◆ SELECTED EXCERPT
----------------------------------------
I think I am beginning to enjoy it after two years of mourning my job of almost 33 years. I still have dreams I am at work (in one I offered to do my job for no pay), and aside from the time with my grandson, I would prefer to be working. I don't like very much about retirement, especially the reduced income, and there is nothing I like about getting old.

2:36 PM  
Blogger Rebecca said...

Good luck with that retirement thing, Cory. I left St. Mary's over two years ago and hardly a day goes by when I don't think of the 15 years I spent there with some nostalgia. I wouldn't go back to the madness for anything, but I do sorta miss it. Once in a while.

3:10 PM  
Blogger Ann Onn said...

Angelo's Daughter, the Fly Lady offers advice for people "living in CHAOS (Can't Have Anyone Over Syndrome)."

That's not to say I've taken any of her advice myself yet.


3:51 PM  
Blogger angelosdaughter said...

Ann O,
Thanks for the link. I'll have to take a look at it in case I ever feel motivated, but there really isn't anyone besides my family that I want to invite, anyway. My family are the only people who tolerate my habit of reading and conversing with them at the same time. If there was, that would probably motivate me to get rid of some of the stuff that has accumulated around here for the past 38 years that we've lived in the house and numerous kids and grandkids passing through. I do a little clearing out here and there, but I'm in no hurry. I've got nothing but time, and whenever a new little kid shows up, I've always got extra clothes from a past little kid somewhere in case of emergency.

5:23 PM  
Anonymous Anonymous said...

I retired in 2002 and it started out boring and then I got the hang of it. Wife continued working so I took over the household duties, full time instead of part time, got a routine going now it is much better. Then I found some fun things to do, exercising in the pool at the Alf Sorenson Center and Taiko (Japanese) Drumming and that is a blast. Hang in there,, it does get better. Miss your witty columns and am here to say that the Reno Gazette Urinal will never be the same.

12:34 PM  
Blogger Scott said...

Glad you retired to you can write more than 3x's per week!
----------------------------------------
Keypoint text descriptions
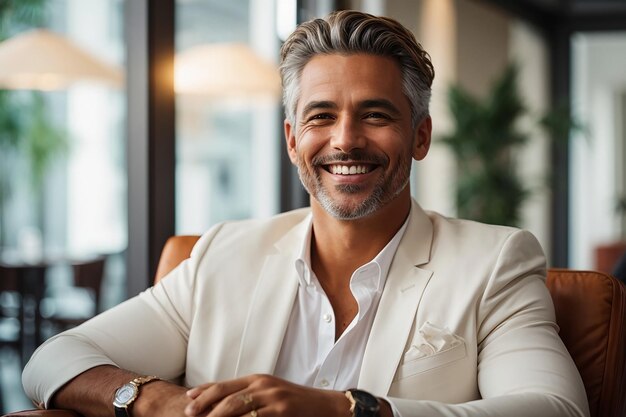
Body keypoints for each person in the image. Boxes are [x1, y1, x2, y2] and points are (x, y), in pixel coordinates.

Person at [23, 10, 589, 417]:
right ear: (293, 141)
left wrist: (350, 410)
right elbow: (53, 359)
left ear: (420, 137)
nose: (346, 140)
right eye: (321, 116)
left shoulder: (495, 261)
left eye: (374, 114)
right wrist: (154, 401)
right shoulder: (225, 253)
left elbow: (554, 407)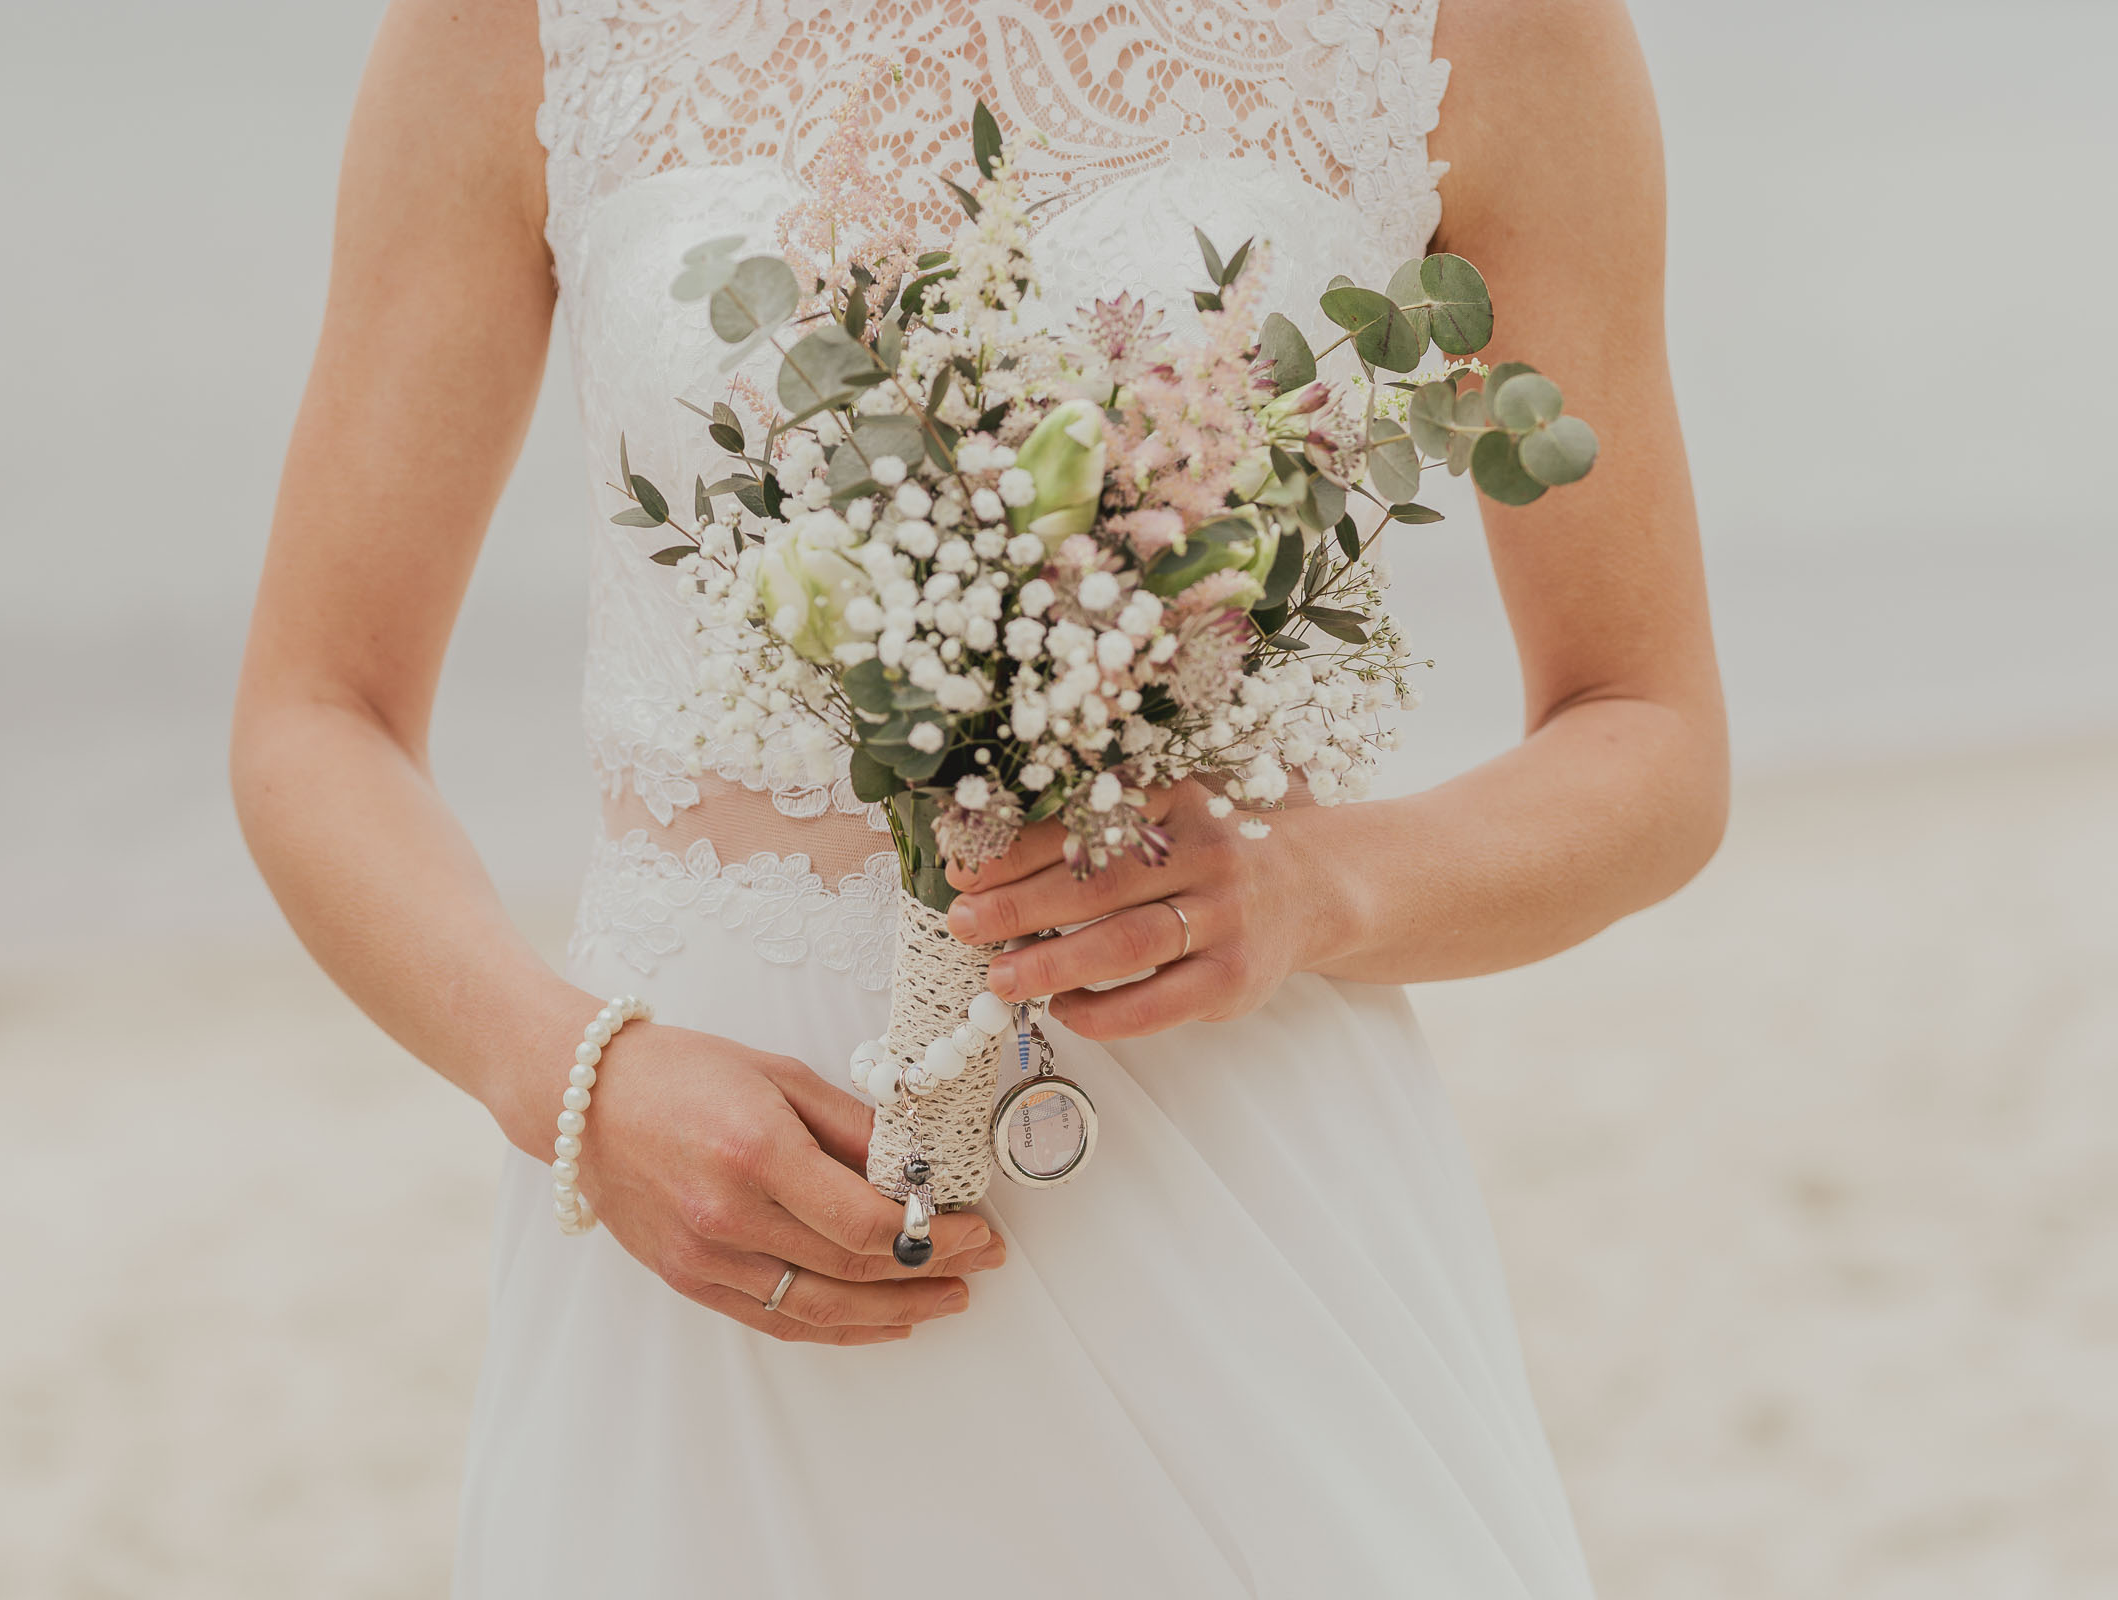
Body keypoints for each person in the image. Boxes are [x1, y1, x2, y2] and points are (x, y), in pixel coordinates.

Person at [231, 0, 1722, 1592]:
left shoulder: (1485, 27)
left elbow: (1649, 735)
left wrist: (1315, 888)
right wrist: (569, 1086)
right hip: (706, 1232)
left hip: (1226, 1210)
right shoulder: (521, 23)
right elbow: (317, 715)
----------------------------------------
Can you reproduce the part of the retirement blog comments that begins at the words "I retired in" and stops after "be the same."?

I retired in 2002 and it started out boring and then I got the hang of it. Wife continued working so I took over the household duties, full time instead of part time, got a routine going now it is much better. Then I found some fun things to do, exercising in the pool at the Alf Sorenson Center and Taiko (Japanese) Drumming and that is a blast. Hang in there,, it does get better. Miss your witty columns and am here to say that the Reno Gazette Urinal will never be the same.